On Tuesday, the federal government unveiled its National Alzheimer’s Plan to find effective ways to prevent and treat dementia and Alzheimer’s by 2025. On Wednesday, the plan’s scope became clearer as news broke of federal funding for an unprecedented drug trial: participants who are genetically guaranteed to get Alzheimer’s but do not yet have symptoms will receive medication intended to prevent the onset of Alzheimer’s.
As part of the National Alzheimer’s Plan, the National Institutes of Health (NIH) awarded a $16 million grant to Banner Alzheimer’s Institute in Arizona to fund the Alzheimer’s Prevention Initiative (API), which will study whether a plaque-fighting treatment can prevent the disease. The trial will take place in Medellín, Colombia as well as select sites in North America. The majority of the study participants will come from an extended family of 5,000 people living in Medellín who are considered part of the world’s largest family affected by Alzheimer’s. The New York Times reports the family members have a specific genetic mutation that causes symptoms of cognitive impairment around age 45, then full dementia around age 51.
The initial trial will enroll 300 family members whose symptoms are still years away from developing. “Once symptoms begin to manifest, the disease may have already progressed to a point at which it is too late for any treatment to be effective,” the API writes.
The study will last five years, but within two years, some tests may determine whether the drug helps stave off cognitive decline, Dr. Eric M. Reiman, executive director of the Banner Alzheimer’s Institute and a study leader, told the Times.
“We believe this is the first prevention trial in cognitively normal people who, based on their genetic background, are destined to develop Alzheimer’s disease,” Reiman told AZCentral. “This study has the potential to launch a new era of Alzheimer’s prevention research.”

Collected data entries
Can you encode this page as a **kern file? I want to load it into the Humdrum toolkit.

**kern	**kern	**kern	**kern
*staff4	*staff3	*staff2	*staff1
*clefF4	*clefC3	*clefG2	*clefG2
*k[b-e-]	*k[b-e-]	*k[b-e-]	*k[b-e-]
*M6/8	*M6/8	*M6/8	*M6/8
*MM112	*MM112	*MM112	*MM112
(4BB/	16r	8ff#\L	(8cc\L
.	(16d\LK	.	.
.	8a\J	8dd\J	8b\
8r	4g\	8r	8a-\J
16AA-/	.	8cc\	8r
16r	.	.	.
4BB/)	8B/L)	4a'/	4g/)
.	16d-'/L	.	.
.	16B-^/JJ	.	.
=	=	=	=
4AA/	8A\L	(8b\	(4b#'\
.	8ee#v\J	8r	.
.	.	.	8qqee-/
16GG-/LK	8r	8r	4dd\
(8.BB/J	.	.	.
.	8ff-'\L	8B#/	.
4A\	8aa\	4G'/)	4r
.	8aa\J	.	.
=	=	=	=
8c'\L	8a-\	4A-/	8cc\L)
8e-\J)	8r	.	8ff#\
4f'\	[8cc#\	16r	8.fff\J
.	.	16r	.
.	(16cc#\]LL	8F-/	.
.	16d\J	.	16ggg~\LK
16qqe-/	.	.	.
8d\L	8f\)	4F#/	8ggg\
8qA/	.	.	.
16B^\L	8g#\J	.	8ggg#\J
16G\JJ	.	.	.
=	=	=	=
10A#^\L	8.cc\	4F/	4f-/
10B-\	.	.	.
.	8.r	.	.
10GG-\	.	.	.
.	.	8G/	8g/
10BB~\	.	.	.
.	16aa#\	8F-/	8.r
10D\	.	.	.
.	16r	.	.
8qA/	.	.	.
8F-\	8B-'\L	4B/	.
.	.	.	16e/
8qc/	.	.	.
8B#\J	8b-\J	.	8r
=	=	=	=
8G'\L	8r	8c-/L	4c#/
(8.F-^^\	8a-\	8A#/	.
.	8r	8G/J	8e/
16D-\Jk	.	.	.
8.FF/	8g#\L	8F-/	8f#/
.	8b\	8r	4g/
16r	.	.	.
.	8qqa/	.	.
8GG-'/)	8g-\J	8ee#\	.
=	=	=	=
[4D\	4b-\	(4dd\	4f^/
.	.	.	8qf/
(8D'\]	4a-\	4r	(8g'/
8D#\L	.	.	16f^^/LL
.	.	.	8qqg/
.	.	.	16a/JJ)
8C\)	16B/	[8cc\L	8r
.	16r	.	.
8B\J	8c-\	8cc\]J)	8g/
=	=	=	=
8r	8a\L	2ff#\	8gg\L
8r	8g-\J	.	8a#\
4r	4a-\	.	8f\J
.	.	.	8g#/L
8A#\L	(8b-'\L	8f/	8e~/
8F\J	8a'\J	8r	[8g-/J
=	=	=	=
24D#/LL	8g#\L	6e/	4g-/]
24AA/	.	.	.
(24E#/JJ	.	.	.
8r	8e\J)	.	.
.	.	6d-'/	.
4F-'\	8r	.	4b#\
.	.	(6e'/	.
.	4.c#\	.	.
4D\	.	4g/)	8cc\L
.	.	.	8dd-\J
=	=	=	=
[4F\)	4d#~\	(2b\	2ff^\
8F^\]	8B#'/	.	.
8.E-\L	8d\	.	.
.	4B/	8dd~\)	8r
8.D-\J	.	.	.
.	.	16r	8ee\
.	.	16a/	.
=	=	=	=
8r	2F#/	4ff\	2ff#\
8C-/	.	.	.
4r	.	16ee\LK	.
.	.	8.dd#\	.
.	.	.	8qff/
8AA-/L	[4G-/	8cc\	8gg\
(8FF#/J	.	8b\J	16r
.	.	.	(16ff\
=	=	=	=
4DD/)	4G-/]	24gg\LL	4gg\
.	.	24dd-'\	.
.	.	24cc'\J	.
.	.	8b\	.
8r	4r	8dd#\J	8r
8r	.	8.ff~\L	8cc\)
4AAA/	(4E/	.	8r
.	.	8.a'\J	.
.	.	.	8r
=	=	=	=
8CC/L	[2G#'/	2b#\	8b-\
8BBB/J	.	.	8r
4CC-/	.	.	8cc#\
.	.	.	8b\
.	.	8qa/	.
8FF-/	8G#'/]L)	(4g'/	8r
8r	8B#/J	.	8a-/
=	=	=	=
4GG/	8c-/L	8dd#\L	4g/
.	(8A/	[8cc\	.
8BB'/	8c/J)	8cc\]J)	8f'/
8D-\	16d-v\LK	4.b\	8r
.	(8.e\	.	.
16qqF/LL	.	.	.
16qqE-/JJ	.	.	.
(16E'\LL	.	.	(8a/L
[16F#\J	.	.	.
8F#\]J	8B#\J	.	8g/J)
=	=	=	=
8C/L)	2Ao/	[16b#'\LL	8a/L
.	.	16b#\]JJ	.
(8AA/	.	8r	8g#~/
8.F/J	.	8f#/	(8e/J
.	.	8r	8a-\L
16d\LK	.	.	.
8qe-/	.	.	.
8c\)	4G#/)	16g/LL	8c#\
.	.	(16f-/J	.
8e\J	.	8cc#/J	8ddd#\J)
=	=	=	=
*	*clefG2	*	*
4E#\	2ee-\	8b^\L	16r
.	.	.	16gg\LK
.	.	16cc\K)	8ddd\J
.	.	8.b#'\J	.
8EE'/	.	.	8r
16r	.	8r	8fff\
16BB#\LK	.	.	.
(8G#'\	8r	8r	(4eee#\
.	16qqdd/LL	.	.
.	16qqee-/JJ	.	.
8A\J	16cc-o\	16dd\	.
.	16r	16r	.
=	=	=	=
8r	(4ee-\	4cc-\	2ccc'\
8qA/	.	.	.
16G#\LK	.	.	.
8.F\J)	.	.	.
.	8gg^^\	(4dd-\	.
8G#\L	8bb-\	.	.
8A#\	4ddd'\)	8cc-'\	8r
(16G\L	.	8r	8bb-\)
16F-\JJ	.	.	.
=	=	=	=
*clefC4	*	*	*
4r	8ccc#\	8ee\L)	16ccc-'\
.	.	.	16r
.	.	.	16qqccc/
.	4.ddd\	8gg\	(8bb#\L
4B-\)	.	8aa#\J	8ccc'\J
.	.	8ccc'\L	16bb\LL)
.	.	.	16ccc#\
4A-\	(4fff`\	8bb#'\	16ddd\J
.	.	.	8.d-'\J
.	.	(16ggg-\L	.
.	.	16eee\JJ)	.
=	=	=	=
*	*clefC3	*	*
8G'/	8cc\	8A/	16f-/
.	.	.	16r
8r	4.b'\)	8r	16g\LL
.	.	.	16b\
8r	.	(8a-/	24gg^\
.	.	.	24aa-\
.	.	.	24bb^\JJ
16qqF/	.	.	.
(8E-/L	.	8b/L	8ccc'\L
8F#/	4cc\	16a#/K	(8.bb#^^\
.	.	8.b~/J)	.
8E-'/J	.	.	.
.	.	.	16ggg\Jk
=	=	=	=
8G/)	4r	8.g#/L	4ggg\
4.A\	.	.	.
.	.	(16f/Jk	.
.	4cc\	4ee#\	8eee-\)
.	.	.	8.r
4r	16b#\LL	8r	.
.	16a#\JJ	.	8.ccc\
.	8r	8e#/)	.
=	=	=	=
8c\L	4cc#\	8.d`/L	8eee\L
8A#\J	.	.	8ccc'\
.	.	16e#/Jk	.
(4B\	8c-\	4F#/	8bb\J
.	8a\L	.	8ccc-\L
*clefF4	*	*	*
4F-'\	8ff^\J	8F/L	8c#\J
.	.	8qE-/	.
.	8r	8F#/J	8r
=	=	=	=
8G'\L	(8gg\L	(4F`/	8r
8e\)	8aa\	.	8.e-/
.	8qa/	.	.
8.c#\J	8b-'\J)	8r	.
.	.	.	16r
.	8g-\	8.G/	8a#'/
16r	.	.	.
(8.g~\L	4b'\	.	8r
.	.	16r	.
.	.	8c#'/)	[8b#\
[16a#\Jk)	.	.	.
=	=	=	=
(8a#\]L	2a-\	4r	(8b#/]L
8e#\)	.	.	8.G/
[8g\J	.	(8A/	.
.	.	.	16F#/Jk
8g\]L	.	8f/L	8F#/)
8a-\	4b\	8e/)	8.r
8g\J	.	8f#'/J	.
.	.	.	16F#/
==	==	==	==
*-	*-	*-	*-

§ **DIRECTIONS**
Write out, word for word, the part of the Alzheimer's prevention article that opens with the words "As part of the" and closes with "around age 51.".

§ **RESPONSE**
As part of the National Alzheimer’s Plan, the National Institutes of Health (NIH) awarded a $16 million grant to Banner Alzheimer’s Institute in Arizona to fund the Alzheimer’s Prevention Initiative (API), which will study whether a plaque-fighting treatment can prevent the disease. The trial will take place in Medellín, Colombia as well as select sites in North America. The majority of the study participants will come from an extended family of 5,000 people living in Medellín who are considered part of the world’s largest family affected by Alzheimer’s. The New York Times reports the family members have a specific genetic mutation that causes symptoms of cognitive impairment around age 45, then full dementia around age 51.